Friday, August 19, 2011

The Queen of Conflictedness

This is how it goes for me:  a thought, an idea catches in my brain - the way some loose fabric does and ends up with a hole in it as one unwittingly carries on walking away - only I can't get loose.  I fiddle and fiddle with it.  Pull it this way and that.  Lose sleep over it, miss conversations and the taste of my meals because of it.  Live in a trance-like state of ponderance because if it.   This single thought gets bumped and tossed and pulled and finagled without ceasing on the crisscross lines of my thought tracks.  Until finally, I see my way around it and I make a decision.

Phew.  That feels better...

For a while... then the reality of my decision begins to take shape, moving from abstraction to tangibility, and I find myself curling my lips and recoiling from what it is becoming.  What have I done?  What, I ask myself, am I doing?

I reach for my crown and scepter and I sit gracelessly on the Throne of Ambivalence - the newly (re-) crowned Queen of Conflictedness.  I reign supreme, knowing that I am never sure or confident about the decision which is now made half-heartedly.

That is how it goes for me.  And now I give you the Case In Point.

I recently wrote a blog post about deciding to go back to my roots and homeschool my daughter, Lauryn.  Not too long after, comes this post.  This post about how I have since accepted a job as a facilitator for a nursery group at a school where my children will both be attending me feeling sad about no longer homeschooling (any of) my children.  So.  Very.  Sad.

How could this happen?  What am I doing?  I know I'm a home-schooler at heart.  Rather, I have just realized that - having finally identified what those pangs and aches I've been getting when I read homeschoolers' blogs are.

No matter how many times I explain it to myself that it's not forever, it's not going to hurt my children, we desperately need the money, think of all the bills you can pay, the kids will be fine, you're really lucky to get them into that school, you needed to change things, you need the money...  No matter how many ways or how often I tell these things to myself, it can't make this feel right.  (Okay folks, you might wanna step back a bit, The Idealist is coming...)

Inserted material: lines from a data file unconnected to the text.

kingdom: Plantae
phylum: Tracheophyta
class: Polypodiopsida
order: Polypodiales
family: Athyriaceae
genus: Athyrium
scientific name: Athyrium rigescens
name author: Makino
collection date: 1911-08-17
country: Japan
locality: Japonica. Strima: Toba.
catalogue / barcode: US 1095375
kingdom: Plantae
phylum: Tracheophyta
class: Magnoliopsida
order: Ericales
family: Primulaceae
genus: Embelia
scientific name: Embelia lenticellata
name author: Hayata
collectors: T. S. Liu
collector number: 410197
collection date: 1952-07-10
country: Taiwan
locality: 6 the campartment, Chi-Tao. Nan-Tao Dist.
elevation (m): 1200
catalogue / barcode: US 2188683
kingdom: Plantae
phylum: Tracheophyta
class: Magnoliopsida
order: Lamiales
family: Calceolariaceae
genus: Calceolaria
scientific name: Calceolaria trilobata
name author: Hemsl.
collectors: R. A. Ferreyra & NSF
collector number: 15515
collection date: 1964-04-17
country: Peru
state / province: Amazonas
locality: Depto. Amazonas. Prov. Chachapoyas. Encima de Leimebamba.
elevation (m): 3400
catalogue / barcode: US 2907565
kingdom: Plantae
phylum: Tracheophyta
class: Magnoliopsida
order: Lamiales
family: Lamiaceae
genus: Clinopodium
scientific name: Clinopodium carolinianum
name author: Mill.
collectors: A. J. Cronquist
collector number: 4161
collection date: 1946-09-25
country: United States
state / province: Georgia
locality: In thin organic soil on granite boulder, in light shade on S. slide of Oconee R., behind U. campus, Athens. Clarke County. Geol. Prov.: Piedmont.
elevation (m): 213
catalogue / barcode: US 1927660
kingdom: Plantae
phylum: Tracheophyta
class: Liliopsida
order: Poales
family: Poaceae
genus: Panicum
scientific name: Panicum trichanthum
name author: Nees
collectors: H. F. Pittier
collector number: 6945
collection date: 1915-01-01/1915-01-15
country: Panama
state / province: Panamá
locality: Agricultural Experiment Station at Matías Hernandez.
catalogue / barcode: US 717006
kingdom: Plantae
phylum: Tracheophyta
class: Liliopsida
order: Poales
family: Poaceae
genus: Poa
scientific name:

I swear on everything that is valuable to me, if there were any other way for me to make the income I'll be making at this job, and still homeschool my children I'd do it without a nano-second thought.  Our lives are so simple and happy that way.  Learning is so rich and real-lifey when we homeschool.  There is such a strong sense of togetherness and joy in homeschooling.  They are safer when we homeschool.  Everything is easier, more fun, better for all of us.  Life is soft focus frolicking in meadows when we homeschool.

But a woman's gotta do what a mamma's gotta do.  I know and continue to remind myself that I'm doing this for my children now, so I can do so much more for my children now and later.   This way they get to finally do some of the things we couldn't afford before, like martial arts for Ry and art mentorship for Lauryn.  And - just, so much more!

I can (and will) weigh the pros and cons unstoppably until I am too weary to keep them moving in my brain.  There is no chance that I won't.  Hopefully though, I can eventually find peace and acceptance about having to put my ideals into Self Storage until I can take them out and put them back on again.  I have to.